Random graph model with power-law distributed triangle subgraphs

TL;DR

This paper analyzes the distribution and asymptotic behavior of triangles in a scale-free random graph model, revealing power-law distributions and phase transitions in clustering properties.

Contribution

It introduces a detailed analysis of triangle arrangements in a scale-free graph model, highlighting power-law distributions and phase transitions based on degree exponent.

Findings

Triangles follow a power-law distribution among vertices.

Clustering coefficient and number of triangles exhibit specific asymptotic behaviors.

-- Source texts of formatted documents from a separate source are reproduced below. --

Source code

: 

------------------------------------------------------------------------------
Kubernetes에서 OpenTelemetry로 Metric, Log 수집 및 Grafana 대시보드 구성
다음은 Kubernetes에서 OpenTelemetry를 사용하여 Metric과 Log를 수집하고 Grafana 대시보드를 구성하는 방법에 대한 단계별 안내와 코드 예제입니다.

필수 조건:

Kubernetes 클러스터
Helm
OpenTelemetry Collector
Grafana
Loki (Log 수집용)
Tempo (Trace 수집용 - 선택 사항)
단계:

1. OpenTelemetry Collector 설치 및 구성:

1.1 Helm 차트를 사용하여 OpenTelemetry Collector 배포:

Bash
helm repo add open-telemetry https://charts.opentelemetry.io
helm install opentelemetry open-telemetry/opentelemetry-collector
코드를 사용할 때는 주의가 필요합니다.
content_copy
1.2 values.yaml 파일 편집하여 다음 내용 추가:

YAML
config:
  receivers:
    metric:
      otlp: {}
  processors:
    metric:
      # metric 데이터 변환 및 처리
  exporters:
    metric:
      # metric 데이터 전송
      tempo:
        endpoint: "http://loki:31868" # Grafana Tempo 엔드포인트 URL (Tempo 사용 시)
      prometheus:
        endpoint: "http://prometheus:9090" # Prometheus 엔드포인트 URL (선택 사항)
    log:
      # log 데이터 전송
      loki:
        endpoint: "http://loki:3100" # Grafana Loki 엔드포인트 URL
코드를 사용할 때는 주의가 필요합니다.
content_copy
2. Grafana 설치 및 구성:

Finite triangle density occurs at a critical degree exponent.

Abstract

Clustering is well-known to play a prominent role in the description and understanding of complex networks, and a large spectrum of tools and ideas have been introduced to this end. In particular, it has been recognized that the abundance of small subgraphs is important. Here, we study the arrangement of triangles in a model for scale-free random graphs and determine the asymptotic behavior of the clustering coefficient, the average number of triangles, as well as the number of triangles attached to the vertex of maximum degree. We prove that triangles are power-law distributed among vertices and characterized by both vertex and edge coagulation when the degree exponent satisfies $2<\beta<2.5$; furthermore, a finite density of triangles appears as $\beta=2+1/3$.